Five-year-old Tommy killed himself at home, where he lived with parents who said he was unwanted and deficient. College student Jennifer committed suicide by swallowing a huge mixture of pills at a motel, miles from the house where she lived with an imposing, unemotional mother who'd long thought the girl a burden. Bob, a father of two and computer company manager, might have survived his attempt at suicide, but his wife did not call 911 for 10 minutes after she found him in his running car in the garage, so he died on the way to the hospital. All of these cases described in detail by author Mecke share a factor aside from the fatality. Each person was clearly motivated by an instigator: someone who provoked the suicide. Instigators create a crushing relationship with a potentially suicidal person that, as Mecke puts it, becomes a fatal attachment. Mecke, with more than 40 years experience as clinical psychologist, believes instigators are responsible in a significant number of the more than 30,000 suicides that occur in the United States each year. Through vivid and compelling text, we understand the minds of suicide victims and their instigators, and also learn how early trauma associated with death or abandonment can make one become an instigator. Finally, Mecke shows us how we can intervene to try and break the instigator's grip, to foil the attachment. As she explains one of her primary points, relating to both the suicidal and their instigators, is that children require careful nurturing especially during their early lives. And the bent their personalities take following a trauma places responsibility upon us all to watch, to explain, to care for them.

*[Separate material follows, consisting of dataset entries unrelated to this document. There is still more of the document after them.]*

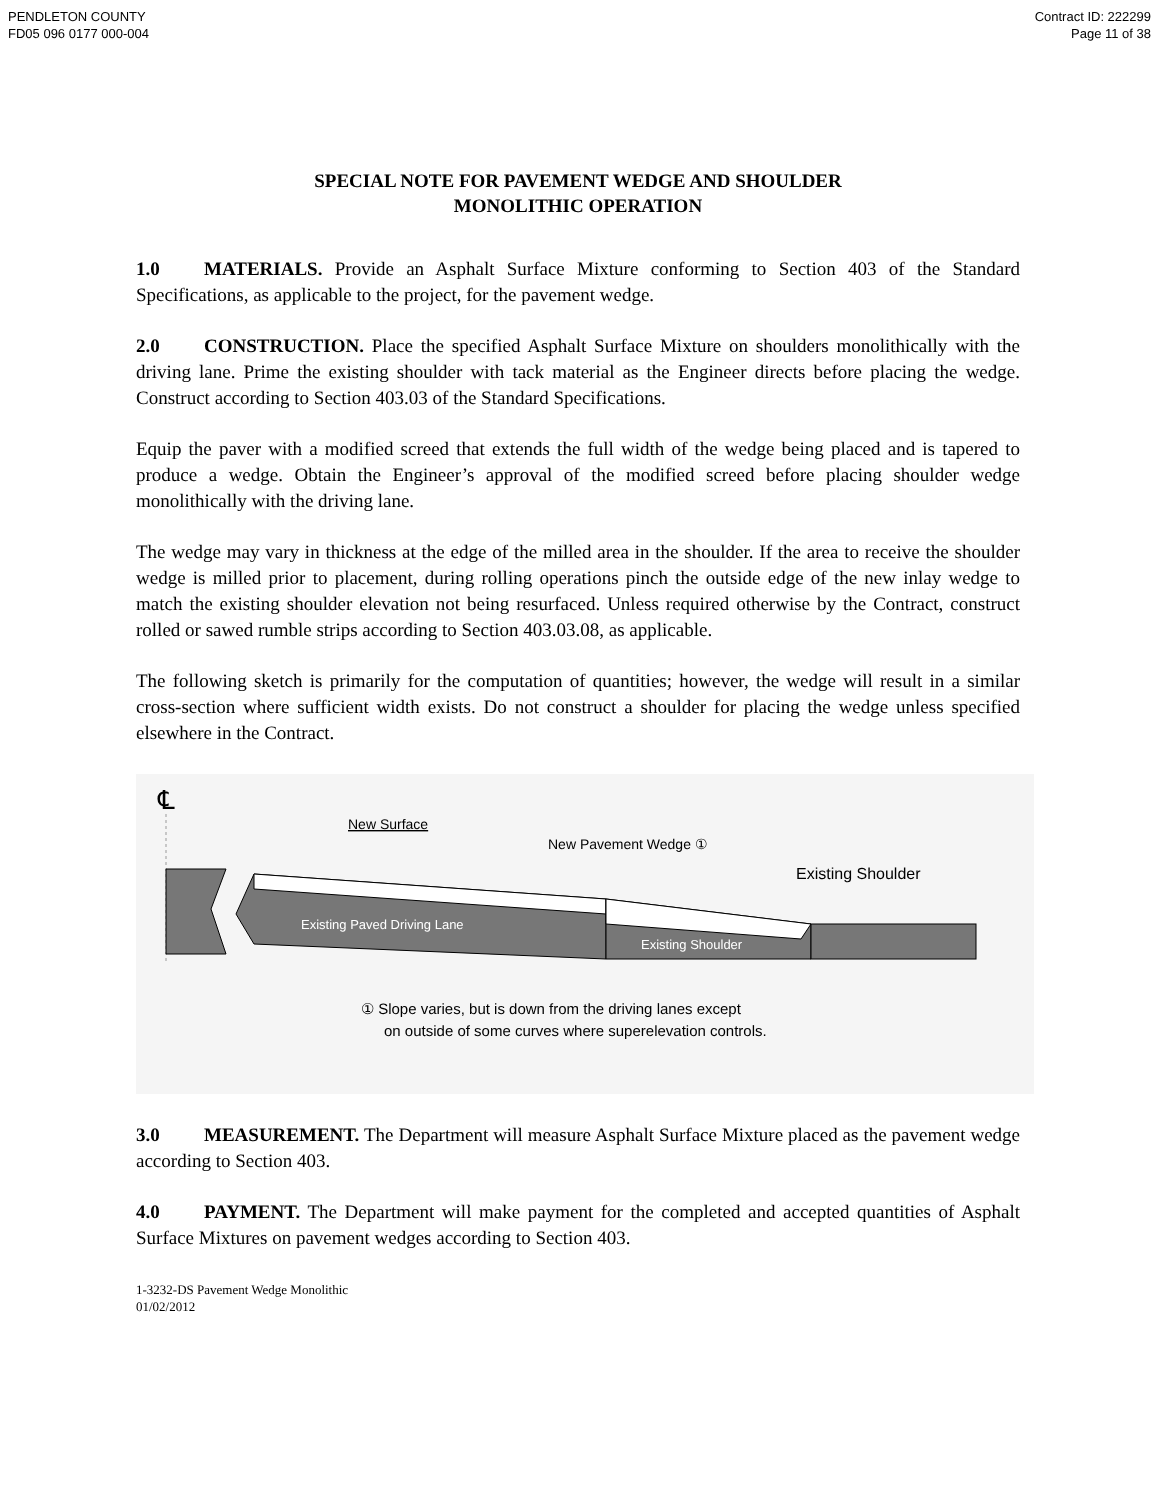PENDLETON COUNTY
FD05 096 0177 000-004
Contract ID: 222299
Page 11 of 38
SPECIAL NOTE FOR PAVEMENT WEDGE AND SHOULDER
MONOLITHIC OPERATION
1.0 MATERIALS. Provide an Asphalt Surface Mixture conforming to Section 403 of the Standard Specifications, as applicable to the project, for the pavement wedge.
2.0 CONSTRUCTION. Place the specified Asphalt Surface Mixture on shoulders monolithically with the driving lane. Prime the existing shoulder with tack material as the Engineer directs before placing the wedge. Construct according to Section 403.03 of the Standard Specifications.
Equip the paver with a modified screed that extends the full width of the wedge being placed and is tapered to produce a wedge. Obtain the Engineer’s approval of the modified screed before placing shoulder wedge monolithically with the driving lane.
The wedge may vary in thickness at the edge of the milled area in the shoulder. If the area to receive the shoulder wedge is milled prior to placement, during rolling operations pinch the outside edge of the new inlay wedge to match the existing shoulder elevation not being resurfaced. Unless required otherwise by the Contract, construct rolled or sawed rumble strips according to Section 403.03.08, as applicable.
The following sketch is primarily for the computation of quantities; however, the wedge will result in a similar cross-section where sufficient width exists. Do not construct a shoulder for placing the wedge unless specified elsewhere in the Contract.
℄
Existing Paved Driving Lane
Existing Shoulder
New Surface
New Pavement Wedge ①
Existing Shoulder
① Slope varies, but is down from the driving lanes except
on outside of some curves where superelevation controls.
3.0 MEASUREMENT. The Department will measure Asphalt Surface Mixture placed as the pavement wedge according to Section 403.
4.0 PAYMENT. The Department will make payment for the completed and accepted quantities of Asphalt Surface Mixtures on pavement wedges according to Section 403.
1-3232-DS Pavement Wedge Monolithic
01/02/2012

In addition to tragic stories drawn from her practice, Mecke also describes the instigators in larger scale suicides and those of historical figures--from the cult suicide of hundreds moved by Jim Jones at Jamestown, and the suicide bombings motivated by Osama bin Laden, to the suicide of poet Sylvia Plath and the person who precipitated her death. Classical literature and Greek mythology is also used extensively to address the issue of what triggers suicide. The insights apply universally. This is a must-read for clinicians, counselors, and anyone interested in knowing about suicide and its causes.
About the Author:
VIOLA MECKE is a clinical psychologist with more than 40 years of experience in research, private practice, and teaching. She is a Clinical Professor Emerita in the Department of Psychiatry and Behavioral Sciences at Stanford University Medical School and Emerita Professor of Educational Psychology at California State University, Hayward, where she is former coordinator of the Child Clinical and School Psychology program. She is a Diplomate of the American Board of Professional Psychology and a Fellow of the Academy of Clinical Psychology.